If Carmen and Juni Cortez are to see and save their parents, they must infiltrate Floop's Castle, a maze-like fantasy land on the other end of the earth where Floop and Minion are carrying out their plot to take over the world. It is here that their parents are being held amidst a dizzying realm of tricks, pranks and things that aren't quite what they seem.
The task of bringing Floop's Castle to life fell to production designer Cary White and set decorator Jeanette Scoot, who collaborated with Robert Rodriguez to create corridor after corridor of eye-dazzling improbable shapes and candied colors, all in a warehouse-converted-to-soundstage in Austin, Texas. Inside and out, the design was influenced by the audacious ornamentation, undulating curves and playfulness of famed Spanish Architect Antoni Gaudi.
"I had been influenced by the dream-like quality of Gaudi ever since I started coming up with the script," says Robert Rodriguez. "In 1996, I traveled in Barcelona where I saw a lot of Gaudi architecture and was floored by the amount of creative abandon he brought to his structures. I wanted Floop to have these same surrealistic tendencies, to be the kind of guy who takes everyday objects and reconfigures them into something outrageous. This was the concept — and it really challenged my design team to create all the fun eye candy in Floop's Castle."

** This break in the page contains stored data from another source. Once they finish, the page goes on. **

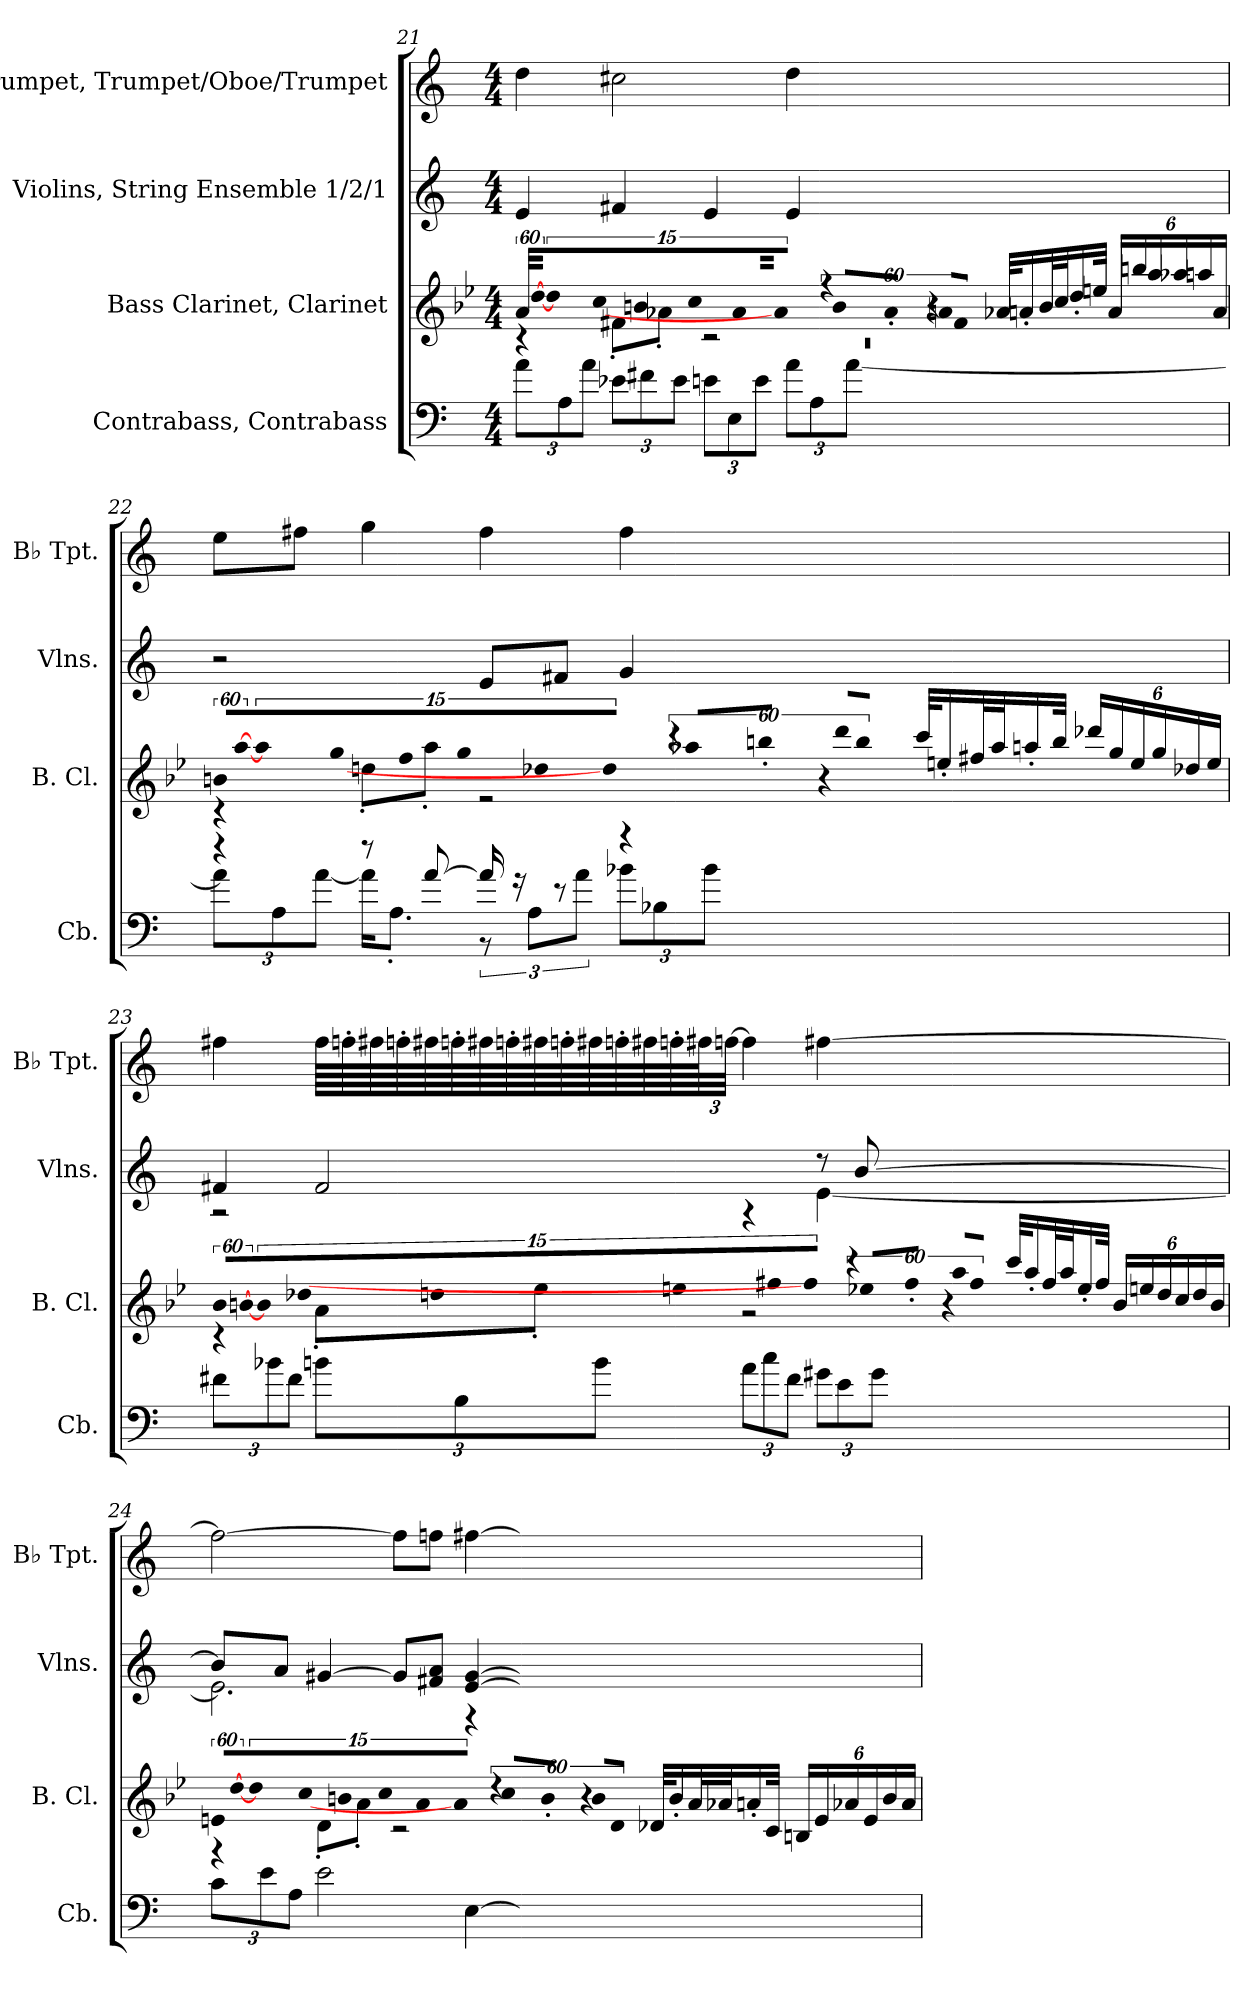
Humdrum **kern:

**kern	**kern	**kern	**kern
*part4	*part3	*part2	*part1
*staff4	*staff3	*staff2	*staff1
*I"Contrabass, Contrabass	*I"Bass Clarinet, Clarinet	*I"Violins, String Ensemble 1/2/1	*I"B♭ Trumpet, Trumpet/Oboe/Trumpet
*I'Cb.	*I'B. Cl.	*I'Vlns.	*I'B♭ Tpt.
!!LO:LB:g=z
*clefF4	*clefG2	*clefG2	*clefG2
*ITrd7c12	*ITrd8c14	*	*ITrd1c2
*k[]	*k[b-e-]	*k[]	*k[b-e-]
*M4/4	*M4/4	*M4/4	*M4/4
=21	=21	=21	=21
*^	*	*	*
*	*Xbrackettup	*	*	*
!	!	!LO:N:vis=32	!	!
*	*	*^	*	*
1r	12A\L	1920%53A/LLL	4r	4e/	4cc\
!	!	!LO:N:vis=32	!	!	!
.	.	[1920%53d/	.	.	.
.	.	1920ryy	.	.	.
!	!	!LO:N:vis=32	!	!	!
.	.	1920%53d/]	.	.	.
!	!	!LO:N:vis=32	!	!	!
.	12AA\	1920%53c/J	.	.	.
!	!	!LO:N:vis=16	!	!	!
.	.	1920%107Bn/	.	.	.
!	!	!LO:N:vis=32	!	!	!
.	12A\J	1920%53c/L	.	.	.
!	!	!LO:N:vis=32	!	!	!
.	.	[1920%53A/	.	.	.
.	.	1920ryy	.	.	.
!	!	!LO:N:vis=32	!	!	!
.	.	1920%53A/JJJ]	.	.	.
!	!	!LO:N:vis=32	!	!	!
.	12E-X\L	1920%53r	8F#X'\L	4f#X/	2bn\
!	!	!LO:N:vis=16	!	!	!
.	.	1920%107B/LL	.	.	.
!	!	!LO:N:vis=16	!	!	!
.	12F#X\	1920%107A'/JJ	.	.	.
.	.	.	8A-X'\J	.	.
!	!	!LO:N:vis=32	!	!	!
.	.	1920%53r	.	.	.
!	!	!LO:N:vis=32	!	!	!
.	12E-\J	1920%53An/KLL	.	.	.
!	!	!LO:N:vis=16	!	!	!
.	.	1920%107F#/JJ	.	.	.
.	12En\L	32A-X/KLL	2r	4e/	.
.	.	16An'/	.	.	.
.	12EE\	.	.	.	.
.	.	32B/L	.	.	.
.	.	32c/J	.	.	.
.	.	16d'/	.	.	.
.	12E\J	.	.	.	.
.	.	32en/JJk	.	.	.
*	*	*Xbrackettup	*	*	*
.	12A\L	24A/LL	.	4e/	4cc\
.	.	24bn/	.	.	.
.	12AA\	24a/	.	.	.
.	.	24a-X/	.	.	.
.	[12A\J	24an/	.	.	.
.	.	24A/JJ	.	.	.
!!LO:PB:g=z
=22	=22	=22	=22	=22	=22
*	*	*brackettup	*	*	*
!	!	!LO:N:vis=32	!	!	!
4r	12A\L]	1920%53Bn/LLL	4r	2r	8dd\L
!	!	!LO:N:vis=32	!	!	!
.	.	[1920%53a/	.	.	.
.	.	1920ryy	.	.	.
!	!	!LO:N:vis=32	!	!	!
.	.	1920%53a/]	.	.	.
!	!	!LO:N:vis=32	!	!	!
.	12AA\	1920%53g/J	.	.	.
!	!	!LO:N:vis=16	!	!	!
.	.	1920%107f/	.	.	.
.	.	.	.	.	8een\J
!	!	!LO:N:vis=32	!	!	!
.	[12A\J	1920%53g/L	.	.	.
!	!	!LO:N:vis=32	!	!	!
.	.	[1920%53d-X/	.	.	.
.	.	1920ryy	.	.	.
!	!	!LO:N:vis=32	!	!	!
.	.	1920%53d-/JJJ]	.	.	.
!	!	!LO:N:vis=32	!	!	!
8r	16A\KL]	1920%53r	8dn'\L	.	4ff\
!	!	!LO:N:vis=16	!	!	!
.	.	1920%107a-X/LL	.	.	.
.	8.AA'\J	.	.	.	.
!	!	!LO:N:vis=16	!	!	!
.	.	1920%107bn'/JJ	.	.	.
[8A/	.	.	8a-'\J	.	.
!	!	!LO:N:vis=32	!	!	!
.	.	1920%53r	.	.	.
!	!	!LO:N:vis=32	!	!	!
.	.	1920%53dd/KLL	.	.	.
!	!	!LO:N:vis=16	!	!	!
.	.	1920%107b/JJ	.	.	.
*	*brackettup	*	*	*	*
16A/]	12r	32cc/KLL	2r	8e/L	4ee\
.	.	16en'/	.	.	.
16r	.	.	.	.	.
.	12AA\L	.	.	.	.
.	.	32f#X/L	.	.	.
8r	.	32a-/J	.	8f#X/J	.
.	.	16an'/	.	.	.
.	12A\J	.	.	.	.
.	.	32b/JJk	.	.	.
*	*Xbrackettup	*Xbrackettup	*	*	*
4r	12B-X\L	24dd-X/LL	.	4g/	4ee\
.	.	24g/	.	.	.
.	12BB-X\	24e/	.	.	.
.	.	24g/	.	.	.
.	12B-\J	24d-X/	.	.	.
.	.	24e/JJ	.	.	.
*v	*v	*	*	*	*
!!LO:LB:g=z
=23	=23	=23	=23	=23
*	*brackettup	*	*	*
!	!LO:N:vis=32	!	!	!
*	*	*	*^	*
12F#X\L	1920%53B-/LLL	4r	4f#X/	2r	4een\
!	!LO:N:vis=32	!	!	!	!
.	[1920%53Bn/	.	.	.	.
.	1920ryy	.	.	.	.
!	!LO:N:vis=32	!	!	!	!
.	1920%53B/]	.	.	.	.
!	!LO:N:vis=32	!	!	!	!
12B-X\	1920%53d-X/J	.	.	.	.
!	!LO:N:vis=16	!	!	!	!
.	1920%107dn/	.	.	.	.
!	!LO:N:vis=32	!	!	!	!
12F#\J	1920%53en/L	.	.	.	.
!	!LO:N:vis=32	!	!	!	!
.	[1920%53f#X/	.	.	.	.
.	1920ryy	.	.	.	.
!	!LO:N:vis=32	!	!	!	!
.	1920%53f#/JJJ]	.	.	.	.
!	!LO:N:vis=32	!	!	!	!
12Bn\L	1920%53r	8A'\L	2f#/	.	64ee\LLLL
.	.	.	.	.	64ee-X'\
!	!LO:N:vis=16	!	!	!	!
.	1920%107e-X/LL	.	.	.	.
.	.	.	.	.	64een\
.	.	.	.	.	64ee-X'\
.	.	.	.	.	64een\
.	.	.	.	.	64ee-X'\
!	!LO:N:vis=16	!	!	!	!
12BB\	1920%107f#'/JJ	.	.	.	.
.	.	.	.	.	64een\
.	.	.	.	.	64ee-X'\
.	.	8e-'\J	.	.	64een\
!	!LO:N:vis=32	!	!	!	!
.	1920%53r	.	.	.	.
.	.	.	.	.	64ee-X'\
.	.	.	.	.	64een\
!	!LO:N:vis=32	!	!	!	!
12B\J	1920%53a/KLL	.	.	.	.
.	.	.	.	.	64ee-X'\
.	.	.	.	.	64een\
!	!LO:N:vis=16	!	!	!	!
.	1920%107f#/JJ	.	.	.	.
.	.	.	.	.	64ee-X'\
*	*	*	*	*	*Xbrackettup
.	.	.	.	.	96een\J
.	.	.	.	.	[48ee-X\JJJ
12A\L	32cc/KLL	2r	.	4r	4ee-\]
.	16a'/	.	.	.	.
12c\	.	.	.	.	.
.	32f#/L	.	.	.	.
.	32a/J	.	.	.	.
.	16e-'/	.	.	.	.
12F#\J	.	.	.	.	.
.	32f#/JJk	.	.	.	.
*	*Xbrackettup	*	*	*	*
12G#X\L	24B/LL	.	8r	[4e\	[4een\
.	24en/	.	.	.	.
12E\	24d/	.	.	.	.
.	24c/	.	[8b/	.	.
12G#\J	24d/	.	.	.	.
.	24B/JJ	.	.	.	.
!!LO:LB:g=z
=24	=24	=24	=24	=24	=24
*	*brackettup	*	*	*	*
!	!LO:N:vis=32	!	!	!	!
12C\L	1920%53En/LLL	4r	8b/L]	2.e\]	2ee\_
!	!LO:N:vis=32	!	!	!	!
.	[1920%53d/	.	.	.	.
.	1920ryy	.	.	.	.
!	!LO:N:vis=32	!	!	!	!
.	1920%53d/]	.	.	.	.
!	!LO:N:vis=32	!	!	!	!
12E\	1920%53c/J	.	.	.	.
!	!LO:N:vis=16	!	!	!	!
.	1920%107Bn/	.	.	.	.
.	.	.	8a/J	.	.
!	!LO:N:vis=32	!	!	!	!
12AA\J	1920%53c/L	.	.	.	.
!	!LO:N:vis=32	!	!	!	!
.	[1920%53A/	.	.	.	.
.	1920ryy	.	.	.	.
!	!LO:N:vis=32	!	!	!	!
.	1920%53A/JJJ]	.	.	.	.
!	!LO:N:vis=32	!	!	!	!
2E\	1920%53r	8D'\L	[4g#X/	.	.
!	!LO:N:vis=16	!	!	!	!
.	1920%107c/LL	.	.	.	.
!	!LO:N:vis=16	!	!	!	!
.	1920%107B'/JJ	.	.	.	.
.	.	8A'\J	.	.	.
!	!LO:N:vis=32	!	!	!	!
.	1920%53r	.	.	.	.
!	!LO:N:vis=32	!	!	!	!
.	1920%53B/KLL	.	.	.	.
!	!LO:N:vis=16	!	!	!	!
.	1920%107D/JJ	.	.	.	.
.	32D-X/KLL	2r	8g#/L]	.	8ee\L]
.	16B'/	.	.	.	.
.	32A/L	.	.	.	.
.	32A-X/J	.	8f#X/ 8a/J	.	8ee-X\J
.	16An'/	.	.	.	.
.	32C/JJk	.	.	.	.
*	*Xbrackettup	*	*	*	*
[4EE\	24BBn/LL	.	[4e/ [4g#/	4r	[4een\
.	24E/	.	.	.	.
.	24A-X/	.	.	.	.
.	24E/	.	.	.	.
.	24B/	.	.	.	.
.	24A-/JJ	.	.	.	.
*	*v	*v	*	*	*
*	*	*v	*v	*
=	=	=	=
*-	*-	*-	*-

Another major influence for the "Floopian" look was the unpredictable 3- dimensionality of a pop-up book. Everywhere, objects seem to literally pop out of the walls and floors — there are jigsaw puzzle windows, swooping ceilings, intricately- carved hand-shaped thrones and walls made up of optical illusions.
"Our key word to guide all the designs was 'whimsical,"' explains Jeanette Scott. "We certainly didn't want anything ordinary, but we also didn't want it anything too scary. The concept was to mix high design with 'Floopy' things that we fabricated." These included undersea light fixtures, lamps on mannequin legs, walls made of fluorescent Plexiglas furniture in bizarre geometric shapes.
Production designer Cary White went to town. "I have a bit of a Peter Pan Complex so this was the perfect project for me," admits White. "Having a child's outlook was required for this one. For us, the word Floop became a verb. We'd talk in terms of having to 'Floop it up' a little because nothing Floop has is normal or straight. You'll notice that there are no straight lines anywhere in the designs. Everything has a kink or curve to it."
In Floop's Tranmogrification Room, where spies are turned into Fooglies, White used what he calls "a tubular look," filled with curving metal furniture and lab tables that seem to fit right in with the off-kilter creativity that takes place there.
Another thing the designers considered was what kind of art Floop would hang on his walls, eventually deciding on 3-D portraits that leave the audience questioning their eyes, as landscape portraits seem to literally be spilling waterfalls into the room. "It fits in with the whole theme of fooling people and playing tricks," explains Scott. "Everywhere you go there are pictures of things that might or might not be real."